8.6 Employer Information.
To enable the Administrative Committee to perform its functions, each Employer shall supply full and timely information to the Administrative Committee on all matters relating to the compensation of its Participants, the date and circumstances of the Termination of its Participants, and such other pertinent information as the Administrative Committee may reasonably require.
8.7 Payment on Behalf of Person Unable to Manage Affairs.
If the Administrative Committee shall find that any person to whom any amount is payable under this Plan is unable to care for his affairs because of illness or accident, or is a minor, any payment due (unless a prior claim therefor shall have been made by a duly appointed guardian, committee or other legal representative) may be paid to the spouse, a child, a parent, or a brother or sister, or to any person deemed by the Administrative Committee to have incurred expense for such person otherwise entitled to payment, in such manner and proportions as the Administrative Committee may determine. The Administrative Committee may require proof of minority, incompetence, incapacity or guardianship, as it may deem appropriate prior to distribution of the benefit. Any such payment shall be a complete discharge of the liabilities of the Company under this Plan.
If a Participant dies after having a Termination, any payment of the Participant’s Severance Pay remaining due to the Participant will be paid to the Participant’s estate at the time such payment would otherwise be paid to the Participant.
8.8 Amendment, Suspension, and Termination.
(a) | Subject to subsections (b), (c), and (d), below, the Board of Directors, or a committee designated by the Board of Directors, may, at any time, amend, suspend or terminate the Plan in whole or in part at any time with respect to any or all Employers. |
(b) | No amendment, suspension or termination of the Plan may reduce any benefit payable to a Participant who has already experienced a Termination without his express written consent. |
(c) | Any resolution to amend or terminate the Plan that is adopted or becomes effective during the period beginning six (6) months before a Change in Control and ending two (2) years after a Change in Control may not adversely affect in a material way an individual who was a Participant as of immediately before the Change in Control, without such individual’s express written consent. |
(d) | Notwithstanding the foregoing, either the Board of Directors or the Administrative Committee may amend the Plan at any time to the extent necessary to avoid adverse consequences under any applicable law. Any such |
amendment shall, to the maximum extent possible, preserve the Plan’s benefits for all Participants.
8.9 Headings.
The headings used in this document are for convenience of reference only and may not be given any weight in interpreting any provision of the Plan.
8.10 Severability.
If any provision of the Plan shall be held unlawful or otherwise invalid or unenforceable in whole or in part, the unlawfulness, invalidity, or unenforceability shall not affect any other provision of the Plan, each of which shall remain in full force and effect.

*****

SET TASK 1
Copy the rows from their first line through the line that contains "Identify the document", both ends included, with no changes.
The plan text and the rows have nothing to do with each other.

Excerpts from a layout annotation set:

*****

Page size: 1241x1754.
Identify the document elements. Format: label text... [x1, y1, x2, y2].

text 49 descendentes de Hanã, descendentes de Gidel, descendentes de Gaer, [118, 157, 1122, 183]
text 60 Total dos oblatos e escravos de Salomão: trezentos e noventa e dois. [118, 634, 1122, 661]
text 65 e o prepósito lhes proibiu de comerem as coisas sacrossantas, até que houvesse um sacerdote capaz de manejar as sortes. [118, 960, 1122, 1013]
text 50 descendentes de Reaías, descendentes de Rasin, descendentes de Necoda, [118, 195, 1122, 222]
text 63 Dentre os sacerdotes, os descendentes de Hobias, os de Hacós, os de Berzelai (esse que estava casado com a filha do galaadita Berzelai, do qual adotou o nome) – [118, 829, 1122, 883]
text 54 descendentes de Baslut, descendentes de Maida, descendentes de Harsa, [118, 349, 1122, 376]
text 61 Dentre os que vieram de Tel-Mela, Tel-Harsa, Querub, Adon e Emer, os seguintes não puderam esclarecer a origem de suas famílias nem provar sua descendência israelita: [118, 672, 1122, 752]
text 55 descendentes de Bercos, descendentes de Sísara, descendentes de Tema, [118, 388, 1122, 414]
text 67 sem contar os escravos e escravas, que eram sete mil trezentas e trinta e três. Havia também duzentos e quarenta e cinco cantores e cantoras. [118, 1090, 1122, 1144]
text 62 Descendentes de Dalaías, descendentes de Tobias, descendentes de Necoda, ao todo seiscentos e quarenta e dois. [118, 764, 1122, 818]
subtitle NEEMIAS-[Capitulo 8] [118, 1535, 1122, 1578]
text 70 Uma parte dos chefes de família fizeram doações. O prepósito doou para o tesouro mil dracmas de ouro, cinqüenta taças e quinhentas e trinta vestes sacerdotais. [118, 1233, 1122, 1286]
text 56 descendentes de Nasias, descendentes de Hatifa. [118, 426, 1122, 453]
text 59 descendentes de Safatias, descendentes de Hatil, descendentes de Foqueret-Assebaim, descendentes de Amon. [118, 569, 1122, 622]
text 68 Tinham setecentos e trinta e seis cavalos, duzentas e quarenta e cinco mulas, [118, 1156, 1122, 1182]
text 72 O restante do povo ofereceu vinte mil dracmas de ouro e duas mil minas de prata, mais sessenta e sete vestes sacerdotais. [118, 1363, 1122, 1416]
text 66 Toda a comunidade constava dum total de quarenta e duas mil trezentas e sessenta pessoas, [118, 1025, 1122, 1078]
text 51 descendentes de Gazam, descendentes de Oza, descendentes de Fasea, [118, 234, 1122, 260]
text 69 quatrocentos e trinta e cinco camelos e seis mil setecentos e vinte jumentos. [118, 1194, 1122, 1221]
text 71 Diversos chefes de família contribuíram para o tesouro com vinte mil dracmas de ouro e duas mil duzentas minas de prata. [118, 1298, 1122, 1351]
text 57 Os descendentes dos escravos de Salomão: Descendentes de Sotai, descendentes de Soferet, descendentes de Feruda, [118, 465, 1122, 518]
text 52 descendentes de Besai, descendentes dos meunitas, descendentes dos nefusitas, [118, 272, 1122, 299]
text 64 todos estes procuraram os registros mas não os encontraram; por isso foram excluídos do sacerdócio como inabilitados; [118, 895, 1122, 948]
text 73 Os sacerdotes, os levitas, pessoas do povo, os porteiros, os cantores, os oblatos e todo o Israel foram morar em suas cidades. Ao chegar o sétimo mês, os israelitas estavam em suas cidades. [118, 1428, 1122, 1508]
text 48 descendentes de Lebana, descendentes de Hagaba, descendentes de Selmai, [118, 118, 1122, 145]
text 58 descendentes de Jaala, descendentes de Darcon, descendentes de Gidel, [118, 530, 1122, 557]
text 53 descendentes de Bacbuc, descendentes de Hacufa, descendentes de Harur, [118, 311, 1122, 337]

*****

SET TASK 2
In the severance plan, if a Participant dies after a Termination, who gets any Severance Pay still owed?

RESULT 1
Page size: 1241x1754.
Identify the document elements. Format: label text... [x1, y1, x2, y2].

RESULT 2
The Participant's estate, at the time the payment would otherwise have been paid to the Participant.